▶ What is needed:
Reproduce all of the data below without alteration; exclude every picture.

─── Record set ───

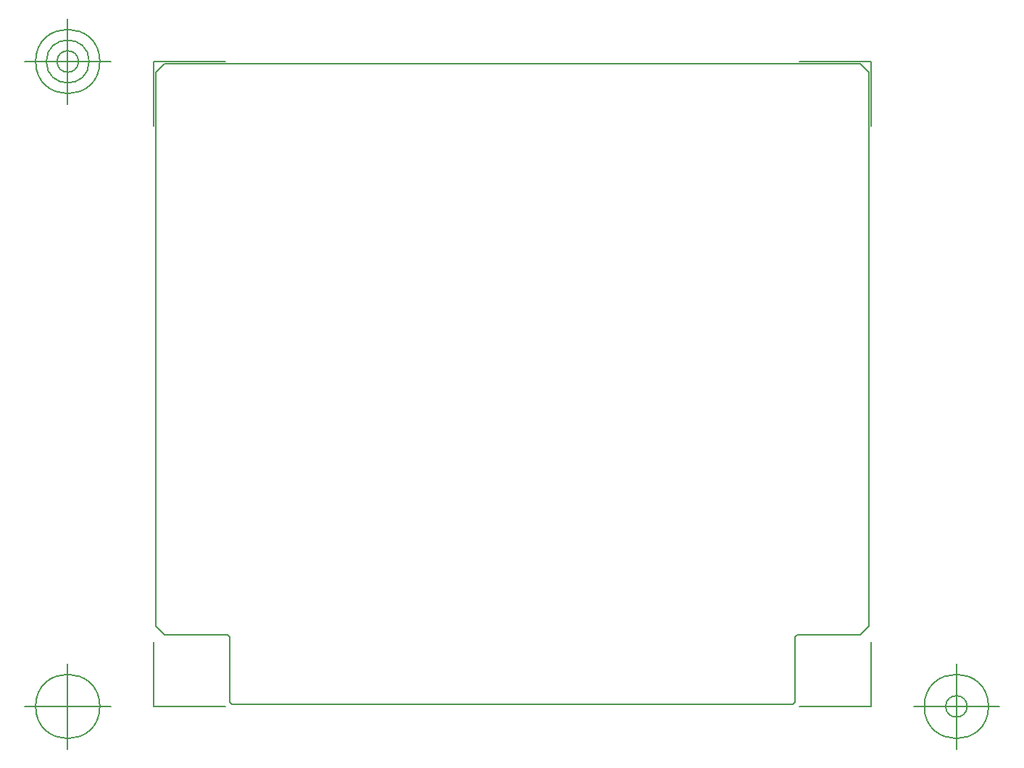
<source format=gbr>
G04 Generated by Ultiboard 14.0 *
%FSLAX34Y34*%
%MOMM*%

%ADD10C,0.0001*%
%ADD11C,0.1270*%


G04 ColorRGB 00FFFF for the following layer *
%LNBoard Outline*%
%LPD*%
G54D10*
G54D11*
X281940Y58420D02*
X937260Y58420D01*
X279400Y137160D02*
X279400Y60960D01*
X939800Y60960D02*
X939800Y137160D01*
X276860Y139700D02*
X279400Y137160D01*
X279400Y60960D02*
X281940Y58420D01*
X937260Y58420D02*
X939800Y60960D01*
X939800Y137160D02*
X942340Y139700D01*
X1016000Y139700D02*
X1026160Y149860D01*
X942340Y139700D02*
X1016000Y139700D01*
X1026160Y797560D02*
X1016000Y807720D01*
X1026160Y149860D02*
X1026160Y797560D01*
X193040Y797560D02*
X193040Y149860D01*
X203200Y139700D01*
X203200Y807720D02*
X193040Y797560D01*
X203200Y139700D02*
X276860Y139700D01*
X1016000Y807720D02*
X203200Y807720D01*
X190500Y55880D02*
X190500Y131318D01*
X190500Y55880D02*
X274320Y55880D01*
X1028700Y55880D02*
X944880Y55880D01*
X1028700Y55880D02*
X1028700Y131318D01*
X1028700Y810260D02*
X1028700Y734822D01*
X1028700Y810260D02*
X944880Y810260D01*
X190500Y810260D02*
X274320Y810260D01*
X190500Y810260D02*
X190500Y734822D01*
X140500Y55880D02*
X40500Y55880D01*
X90500Y5880D02*
X90500Y105880D01*
X53000Y55880D02*
G75*
D01*
G02X53000Y55880I37500J0*
G01*
X1078700Y55880D02*
X1178700Y55880D01*
X1128700Y5880D02*
X1128700Y105880D01*
X1091200Y55880D02*
G75*
D01*
G02X1091200Y55880I37500J0*
G01*
X1116200Y55880D02*
G75*
D01*
G02X1116200Y55880I12500J0*
G01*
X140500Y810260D02*
X40500Y810260D01*
X90500Y760260D02*
X90500Y860260D01*
X53000Y810260D02*
G75*
D01*
G02X53000Y810260I37500J0*
G01*
X65500Y810260D02*
G75*
D01*
G02X65500Y810260I25000J0*
G01*
X78000Y810260D02*
G75*
D01*
G02X78000Y810260I12500J0*
G01*
X281940Y58420D02*
X937260Y58420D01*
X279400Y137160D02*
X279400Y60960D01*
X939800Y60960D02*
X939800Y137160D01*
X276860Y139700D02*
X279400Y137160D01*
X279400Y60960D02*
X281940Y58420D01*
X937260Y58420D02*
X939800Y60960D01*
X939800Y137160D02*
X942340Y139700D01*
X1016000Y139700D02*
X1026160Y149860D01*
X942340Y139700D02*
X1016000Y139700D01*
X1026160Y797560D02*
X1016000Y807720D01*
X1026160Y149860D02*
X1026160Y797560D01*
X193040Y797560D02*
X193040Y149860D01*
X203200Y139700D01*
X203200Y807720D02*
X193040Y797560D01*
X203200Y139700D02*
X276860Y139700D01*
X1016000Y807720D02*
X203200Y807720D01*
X190500Y55880D02*
X190500Y131318D01*
X190500Y55880D02*
X274320Y55880D01*
X1028700Y55880D02*
X944880Y55880D01*
X1028700Y55880D02*
X1028700Y131318D01*
X1028700Y810260D02*
X1028700Y734822D01*
X1028700Y810260D02*
X944880Y810260D01*
X190500Y810260D02*
X274320Y810260D01*
X190500Y810260D02*
X190500Y734822D01*
X140500Y55880D02*
X40500Y55880D01*
X90500Y5880D02*
X90500Y105880D01*
X53000Y55880D02*
G75*
D01*
G02X53000Y55880I37500J0*
G01*
X1078700Y55880D02*
X1178700Y55880D01*
X1128700Y5880D02*
X1128700Y105880D01*
X1091200Y55880D02*
G75*
D01*
G02X1091200Y55880I37500J0*
G01*
X1116200Y55880D02*
G75*
D01*
G02X1116200Y55880I12500J0*
G01*
X140500Y810260D02*
X40500Y810260D01*
X90500Y760260D02*
X90500Y860260D01*
X53000Y810260D02*
G75*
D01*
G02X53000Y810260I37500J0*
G01*
X65500Y810260D02*
G75*
D01*
G02X65500Y810260I25000J0*
G01*
X78000Y810260D02*
G75*
D01*
G02X78000Y810260I12500J0*
G01*

M02*

</source>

───

▶ Response area:
<source format=gbr>
G04 Generated by Ultiboard 14.0 *
%FSLAX34Y34*%
%MOMM*%

%ADD10C,0.0001*%
%ADD11C,0.1270*%


G04 ColorRGB 00FFFF for the following layer *
%LNBoard Outline*%
%LPD*%
G54D10*
G54D11*
X281940Y58420D02*
X937260Y58420D01*
X279400Y137160D02*
X279400Y60960D01*
X939800Y60960D02*
X939800Y137160D01*
X276860Y139700D02*
X279400Y137160D01*
X279400Y60960D02*
X281940Y58420D01*
X937260Y58420D02*
X939800Y60960D01*
X939800Y137160D02*
X942340Y139700D01*
X1016000Y139700D02*
X1026160Y149860D01*
X942340Y139700D02*
X1016000Y139700D01*
X1026160Y797560D02*
X1016000Y807720D01*
X1026160Y149860D02*
X1026160Y797560D01*
X193040Y797560D02*
X193040Y149860D01*
X203200Y139700D01*
X203200Y807720D02*
X193040Y797560D01*
X203200Y139700D02*
X276860Y139700D01*
X1016000Y807720D02*
X203200Y807720D01*
X190500Y55880D02*
X190500Y131318D01*
X190500Y55880D02*
X274320Y55880D01*
X1028700Y55880D02*
X944880Y55880D01*
X1028700Y55880D02*
X1028700Y131318D01*
X1028700Y810260D02*
X1028700Y734822D01*
X1028700Y810260D02*
X944880Y810260D01*
X190500Y810260D02*
X274320Y810260D01*
X190500Y810260D02*
X190500Y734822D01*
X140500Y55880D02*
X40500Y55880D01*
X90500Y5880D02*
X90500Y105880D01*
X53000Y55880D02*
G75*
D01*
G02X53000Y55880I37500J0*
G01*
X1078700Y55880D02*
X1178700Y55880D01*
X1128700Y5880D02*
X1128700Y105880D01*
X1091200Y55880D02*
G75*
D01*
G02X1091200Y55880I37500J0*
G01*
X1116200Y55880D02*
G75*
D01*
G02X1116200Y55880I12500J0*
G01*
X140500Y810260D02*
X40500Y810260D01*
X90500Y760260D02*
X90500Y860260D01*
X53000Y810260D02*
G75*
D01*
G02X53000Y810260I37500J0*
G01*
X65500Y810260D02*
G75*
D01*
G02X65500Y810260I25000J0*
G01*
X78000Y810260D02*
G75*
D01*
G02X78000Y810260I12500J0*
G01*
X281940Y58420D02*
X937260Y58420D01*
X279400Y137160D02*
X279400Y60960D01*
X939800Y60960D02*
X939800Y137160D01*
X276860Y139700D02*
X279400Y137160D01*
X279400Y60960D02*
X281940Y58420D01*
X937260Y58420D02*
X939800Y60960D01*
X939800Y137160D02*
X942340Y139700D01*
X1016000Y139700D02*
X1026160Y149860D01*
X942340Y139700D02*
X1016000Y139700D01*
X1026160Y797560D02*
X1016000Y807720D01*
X1026160Y149860D02*
X1026160Y797560D01*
X193040Y797560D02*
X193040Y149860D01*
X203200Y139700D01*
X203200Y807720D02*
X193040Y797560D01*
X203200Y139700D02*
X276860Y139700D01*
X1016000Y807720D02*
X203200Y807720D01*
X190500Y55880D02*
X190500Y131318D01*
X190500Y55880D02*
X274320Y55880D01*
X1028700Y55880D02*
X944880Y55880D01*
X1028700Y55880D02*
X1028700Y131318D01*
X1028700Y810260D02*
X1028700Y734822D01*
X1028700Y810260D02*
X944880Y810260D01*
X190500Y810260D02*
X274320Y810260D01*
X190500Y810260D02*
X190500Y734822D01*
X140500Y55880D02*
X40500Y55880D01*
X90500Y5880D02*
X90500Y105880D01*
X53000Y55880D02*
G75*
D01*
G02X53000Y55880I37500J0*
G01*
X1078700Y55880D02*
X1178700Y55880D01*
X1128700Y5880D02*
X1128700Y105880D01*
X1091200Y55880D02*
G75*
D01*
G02X1091200Y55880I37500J0*
G01*
X1116200Y55880D02*
G75*
D01*
G02X1116200Y55880I12500J0*
G01*
X140500Y810260D02*
X40500Y810260D01*
X90500Y760260D02*
X90500Y860260D01*
X53000Y810260D02*
G75*
D01*
G02X53000Y810260I37500J0*
G01*
X65500Y810260D02*
G75*
D01*
G02X65500Y810260I25000J0*
G01*
X78000Y810260D02*
G75*
D01*
G02X78000Y810260I12500J0*
G01*

M02*

</source>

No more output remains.